Home Insights > Conflict in the fiduciary duties of a Nominee Director on a Joint Venture Board

The concept that directors have a fiduciary duty to the company has been firmly ingrained in the corporate world’s fundamental being, both in spirit and in law. The directors of a corporation are responsible for overseeing or managing the company’s operations. Subject to the topics that have been reserved for the shareholders in the constitution or shareholders’ agreement, an incorporated joint venture is no different in this regard. Nominee directors on the board of a joint venture company are subject to general legal directors’ duties, including the duty to act in good faith in the best interests of the company.

This common law principle was first acknowledged by the Supreme Court of India (“SC”) in its renowned decision in the Nanalal Zaver case, which stated that the directors can be viewed as “trustees” of the business and “shall employ their powers for the advantage of the company and for that alone.” However, these responsibilities must be taken into account in light of the unique situations of nominee directors. Nominee directors often feel a conflict between the wishes of their appointing shareholder and their duties as a director that a director would have to weigh before exercising his “independent judgement”.

Failure to exercise independent judgement by the director can have serious consequences for both the director and the controlling shareholder, as they will be potentially fixed with knowledge of their controlling authority. One instance where a nominee director may have conflicting duties is on the joint venture board of a company, where the interests of the nominee director may conflict with the interests of the board.

Important judicial pronouncements regarding the duty of a nominee director

In the case of AES OPGC Holding (Mauritius) v.

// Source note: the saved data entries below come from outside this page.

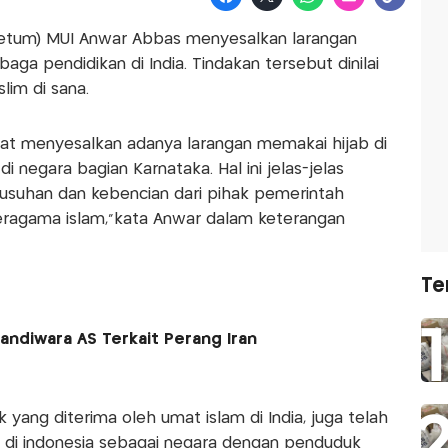
etum) MUI Anwar Abbas menyesalkan larangan
ga pendidikan di India. Tindakan tersebut dinilai
lim di sana.
ngat menyesalkan adanya larangan memakai hijab di
i negara bagian Karnataka. Hal ini jelas-jelas
suhan dan kebencian dari pihak pemerintah
eragama islam,"kata Anwar dalam keterangan
Te
Sandiwara AS Terkait Perang Iran
ang diterima oleh umat islam di India, juga telah
a di indonesia sebagai negara dengan penduduk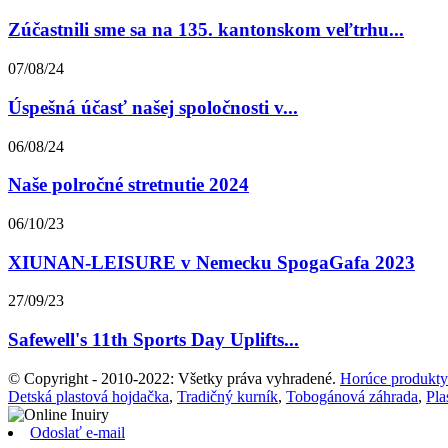
Zúčastnili sme sa na 135. kantonskom veľtrhu...
07/08/24
Úspešná účasť našej spoločnosti v...
06/08/24
Naše polročné stretnutie 2024
06/10/23
XIUNAN-LEISURE v Nemecku SpogaGafa 2023
27/09/23
Safewell's 11th Sports Day Uplifts...
© Copyright - 2010-2022: Všetky práva vyhradené.
Horúce produkty
Detská plastová hojdačka
,
Tradičný kurník
,
Tobogánová záhrada
,
Pla
Odoslať e-mail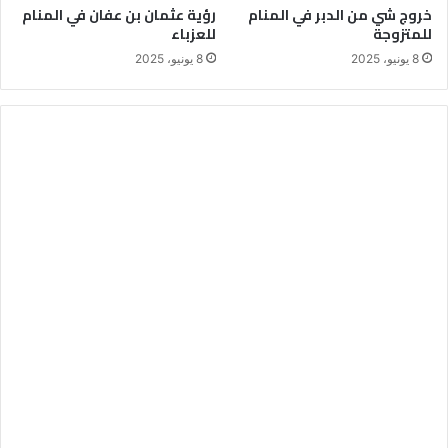
خروج شي من الدبر في المنام
رؤية عثمان بن عفان في المنام
للمتزوجة
للعزباء
8 يونيو، 2025
8 يونيو، 2025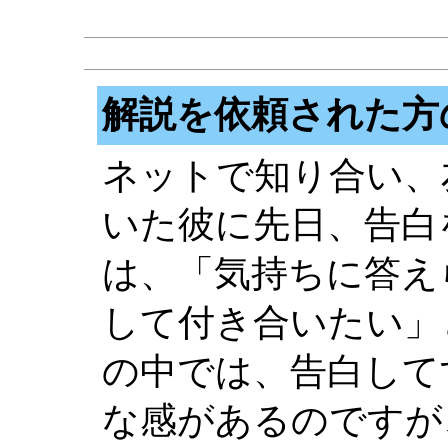
解説を依頼された方
ネットで知り合い、
いた彼に先日、告白
は、「気持ちに答え
して付き合いたい」
の中では、告白して
な感があるのですが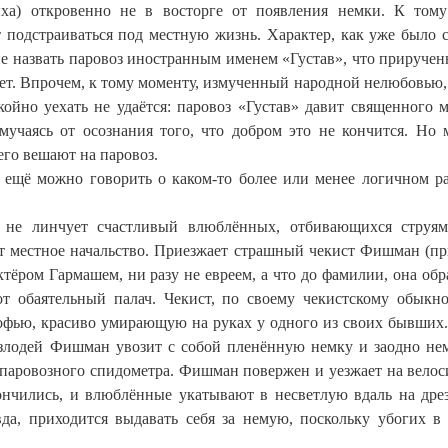
ха) откровенно не в восторге от появления немки. К том
 подстраиваться под местную жизнь. Характер, как уже было с
ие назвать паровоз иностранным именем «Густав», что прируче
яет. Впрочем, к тому моменту, измученный народной нелюбовью,
койно уехать не удаётся: паровоз «Густав» давит священного м
мучаясь от осознания того, что добром это не кончится. Но 
его вешают на паровоз.
а ещё можно говорить о каком-то более или менее логичном р
 не линчует счастливый влюблённых, отбивающихся струям
удит местное начальство. Приезжает страшный чекист Фишман (п
тёром Гармашем, ни разу не евреем, а что до фамилии, она обр
т обаятельный палач. Чекист, по своему чекистскому обыкн
 Софью, красиво умирающую на руках у одного из своих бывших
злодей Фишман увозит с собой пленённую немку и заодно не
паровозного спидометра. Фишман повержен и уезжает на велос
кончились, и влюблённые укатывают в несветлую вдаль на др
вда, приходится выдавать себя за немую, поскольку убогих в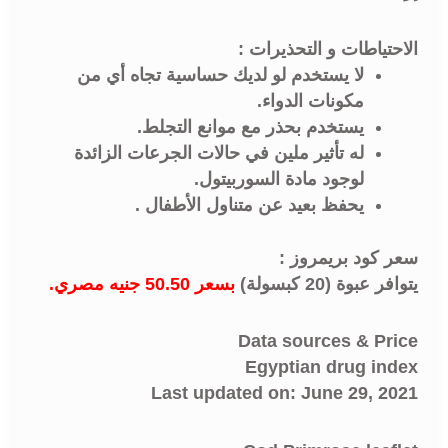
الاحتياطات و التحذيرات :
لا يستخدم لو لديك حساسية تجاه أي من
مكونات الدواء.
يستخدم بحذر مع موانع التجلط.
له تأثير ملين في حالات الجرعات الزائدة
لوجود مادة السوربيتول.
يحفظ بعيد عن متناول الأطفال .
سعر كود بريمروز :
يتوافر عبوة (20 كبسولة)
بسعر 50.50 جنيه مصري.
Data sources & Price
Egyptian drug index
Last updated on: June 29, 2021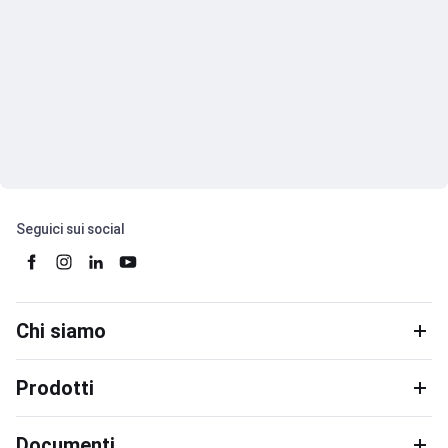
Seguici sui social
Chi siamo
Prodotti
Documenti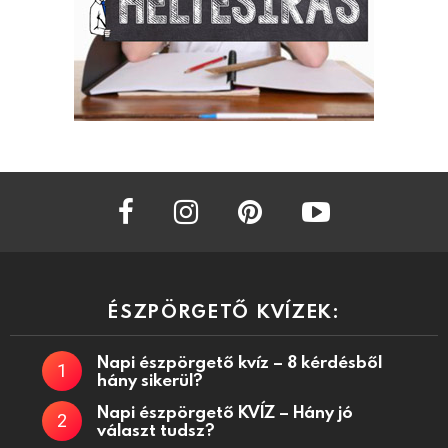
facebook
instagram
pinterest
youtube
ÉSZPÖRGETŐ KVÍZEK:
Napi észpörgető kvíz – 8 kérdésből
hány sikerül?
Napi észpörgető KVÍZ – Hány jó
választ tudsz?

Orissa Power Generation Corporation Limited,[1] it was held that if a director is placed in a situation which gives rise to a conflict between the interests of two or more persons to whom the director is answerable, then he is duty bound to take the decision which would be in the interest of the company, failing which he would be in breach of his fiduciary duties. It was observed that such a situation arises more in the case of nominee directors, where there is a clash of interest between the company and the nominators.

In the case of Rolta India Ltd. & Anr. vs. Venire Industries Ltd. & Ors., the Bombay High Court, while dealing with the validity of pooling agreements entered by the shareholders of a company, held that Directors, as fiduciaries of the company and the shareholders, are duty-bound to do what they consider to be in the best interest of the company and cannot abdicate their independent judgement by entering into pooling agreements.

Risks associated with the nominee director

As predicted in these and other examples, there may be significant dangers to both the nominee director and the appointing body if nominee directors do not do due diligence. The following dangers are possible, albeit they will always depend on the structure’s specifics: –

  1. The nominee director will be held personally liable for any loss to the company flowing from the breach of his duties.
  2. There will be civil and criminal liability for the nominee director and the controlling shareholder, for procuring the breach of duty.
  3. The nominee director may take decisions that are considered unlawful and ineffective.
  4. The nominee director may be barred from future directorships or from exercising his independent judgment.

Brief analysis of Section 166 of the Companies Act 2013

Section 166 of the Companies Act 2013 codifies the fiduciary duties of directors, in accordance with well-established common law principles.

  1. Section 166(2) of the Companies Act 2013 provides that the director shall act in good faith of the company in order to promote the objects of the company, for the benefit of its members, and shall act in their best interests.
  2. Section 166(3) of the Companies Act 2013 provides that a director shall exercise his duties with due and reasonable care, skill, and diligence, and shall exercise independent judgment.

The major duties of the nominee directors can be listed as follows-

  1. A nominee director on the joint venture board of a company will be required to exercise independent judgment before casting of his vote and cannot only take the views and interests of the nominator into account.
  2. Along with the exercise of independent judgment, the nominee director is required to exercise reasonable care, skill, and diligence before taking a decision.